Wargames
One Of The Last Real Ones To Do It
Fred Katz knows how to throw salt on the wounds.
OKLAHOMA CITY — Until late Wednesday night, Immanuel Quickleytrekked through life unaware that he was part of a wrecking crew. Once he learned it, a man who studies the game obsessively couldn’t quite put into words why he and three other New York Knicks eviscerate opponents whenever they play together.
When Quickley, Jalen Brunson, Josh Hart and Julius Randle share the floor — whether that fifth guy is Isaiah Hartenstein or Mitchell Robinson — the Knicks vaporize whoever stands in front of them. Yet, following Wednesday’s 129-120 loss to the Oklahoma City Thunder, Quickley couldn’t quite explain the dynamic.
“Maybe we just have good chemistry. I don’t know,” he said. “Maybe, we just connect. I don’t know. Good basketball players on the floor playing hard.”
But the news to those other than Quickley following the defeat, which dropped the Knicks to 17-13, wasn’t that New York may have a death lineup. Instead, head coach Tom Thibodeau chose to go away from it.
At times, deviating from the fearsome foursome has worked, such as on Monday, when Thibodeau subbed RJ Barrett in for Quickley with three and a half minutes to go in regulation, a controversial move, considering Quickley was firing flames from his fingertips — 20 points in 22 minutes on 7-of-10 shooting. Thibodeau justified the switch after the game, disclosing that he sent Barrett back in because of the 23-year-old’s length. And on that day, it worked.
Barrett, who was already in the midst of his best performance in a couple of weeks, played a strong defensive final few minutes, and the Knicks downed one of the league’s best squads, the Milwaukee Bucks. But when a nearly identical scenario played out two days later, the results were far from equivalent.

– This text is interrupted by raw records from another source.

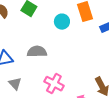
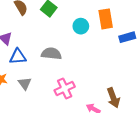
pink cross: (54, 84) -> (65, 88), turned 30

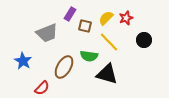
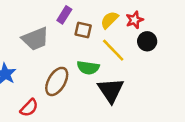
black circle: (144, 40) -> (147, 41), moved
black triangle: (107, 74) -> (111, 90), turned 40

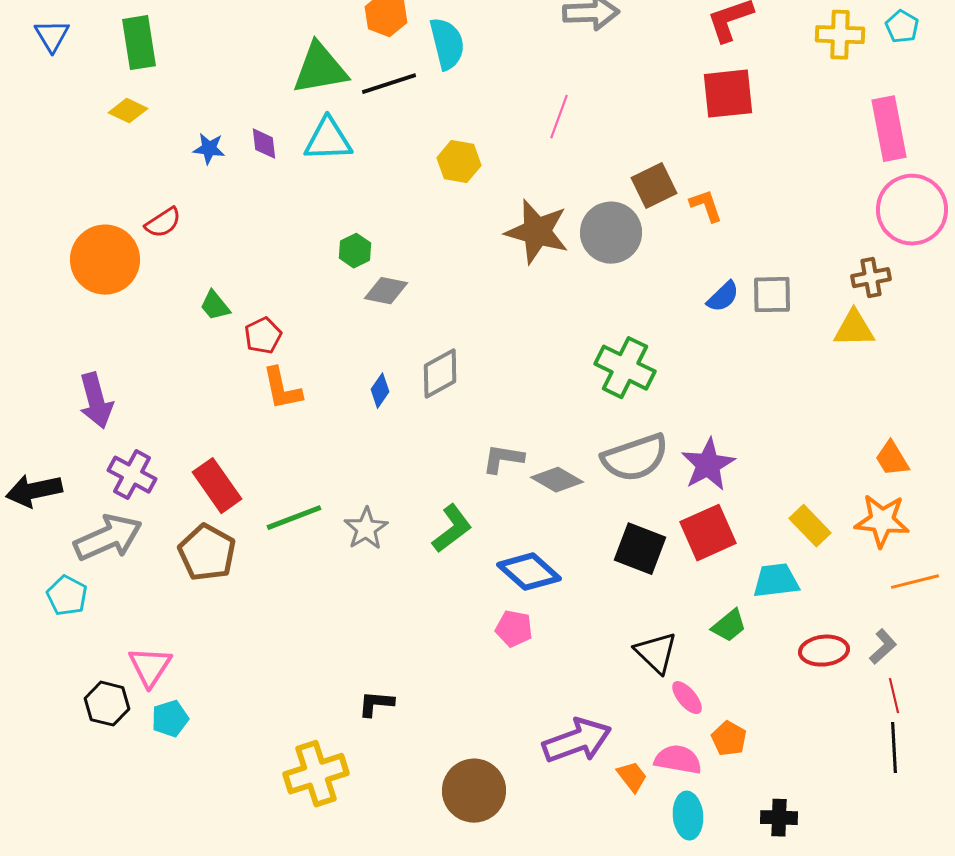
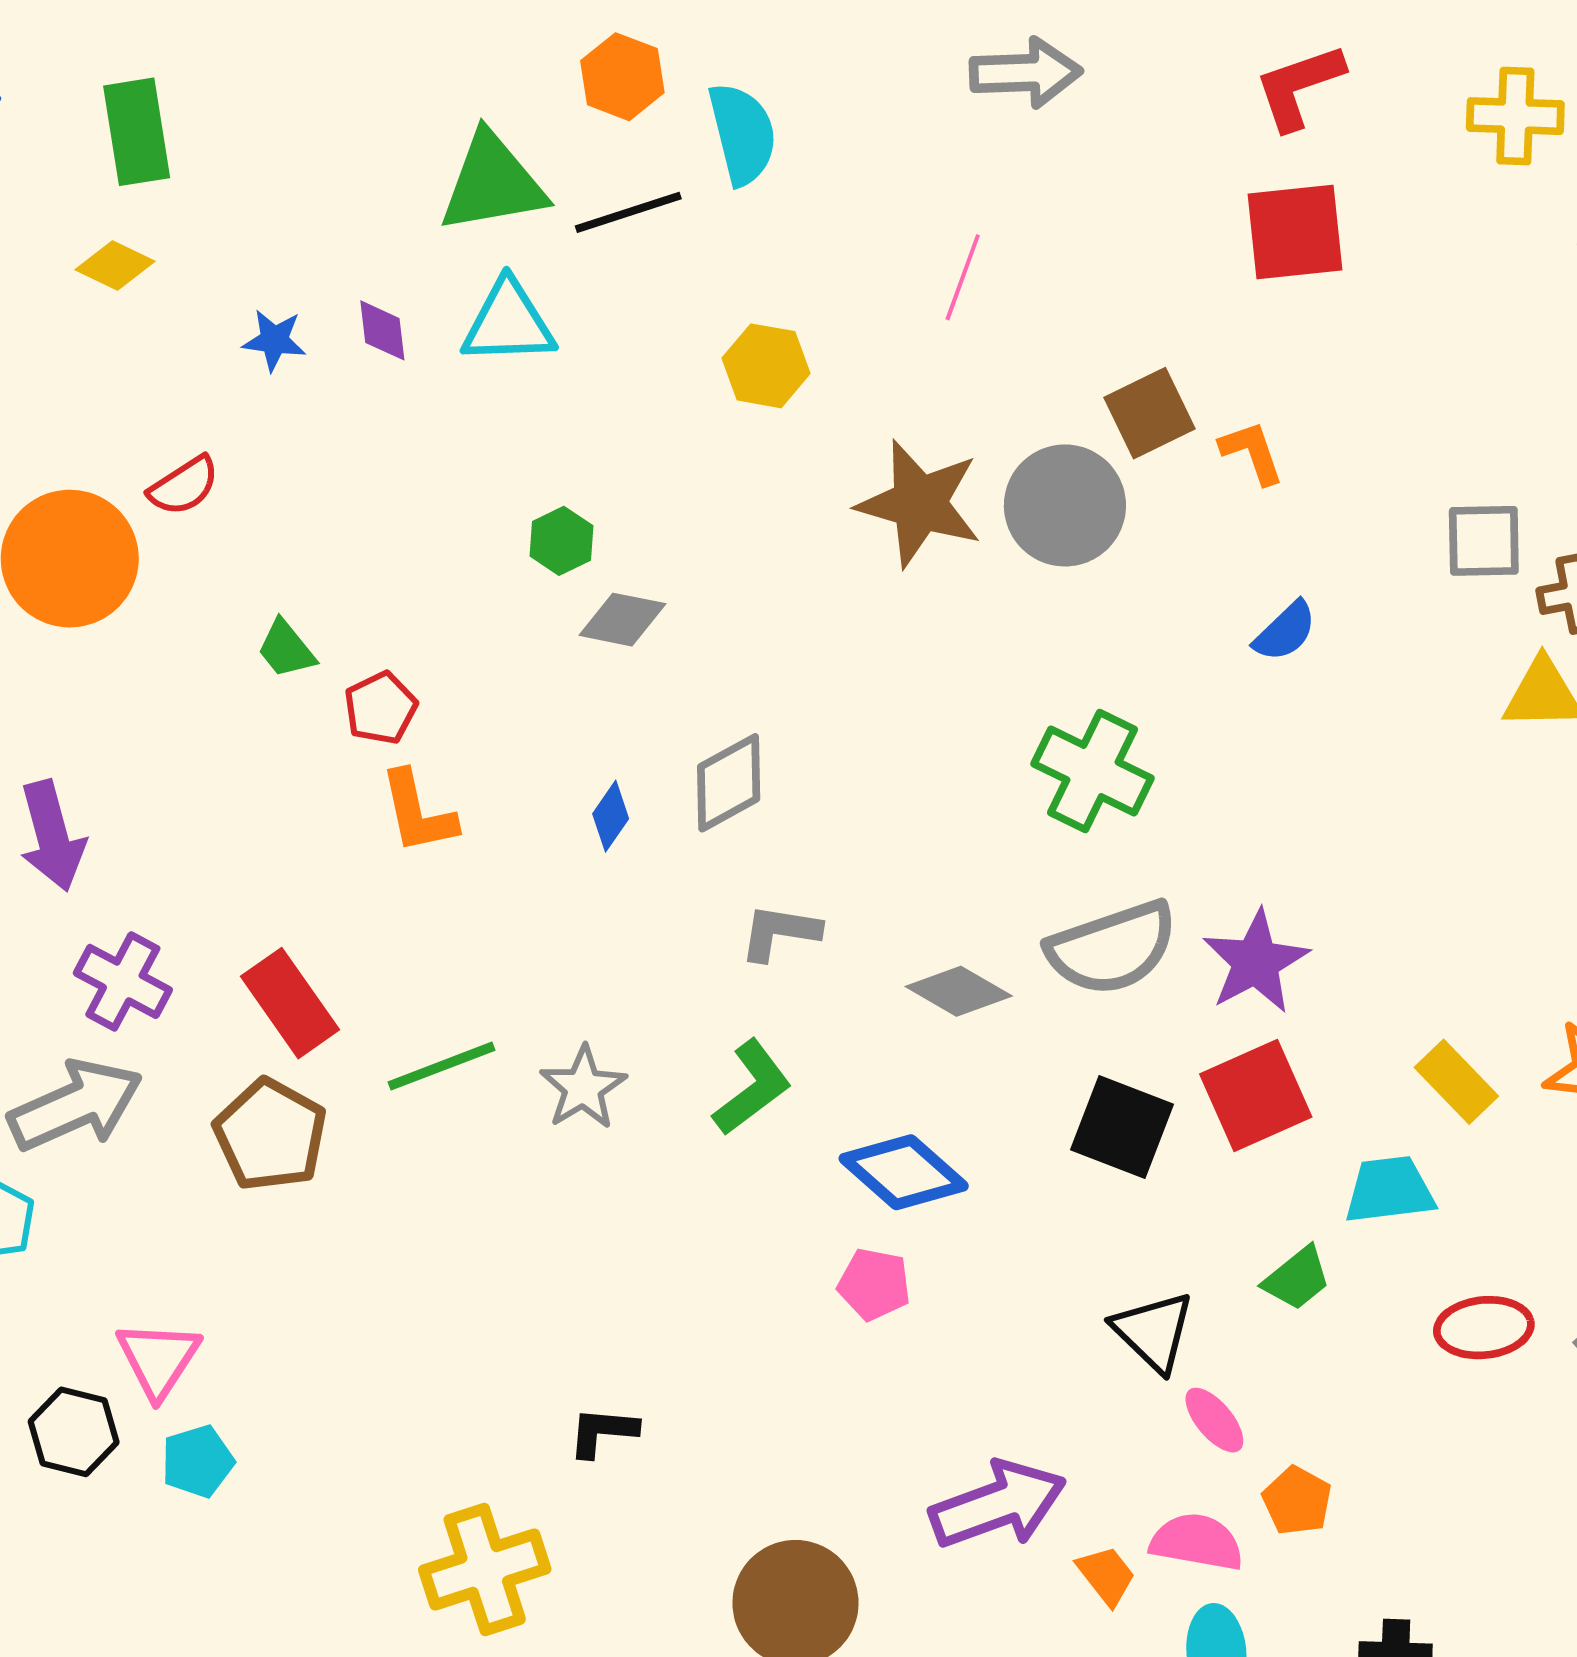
gray square: (772, 295) -> (1484, 541), moved
gray L-shape: (503, 459) -> (780, 932), moved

With 4 minutes to go in the loss to the Thunder and the Knicks down seven, Thibodeau once again pulled Quickley, who was once again on a scoring binge: once again 7 of 10 with 22 points this time in 25 minutes. And once again after the game, Thibodeau said that Barrett gave the defense more length, which helped in this case because the Knicks were switching more than they usually do against Oklahoma City’s dearth of wings.
AKA Thibs really doesn’t want to play Brunson and IQ together longterm for defensive reasons.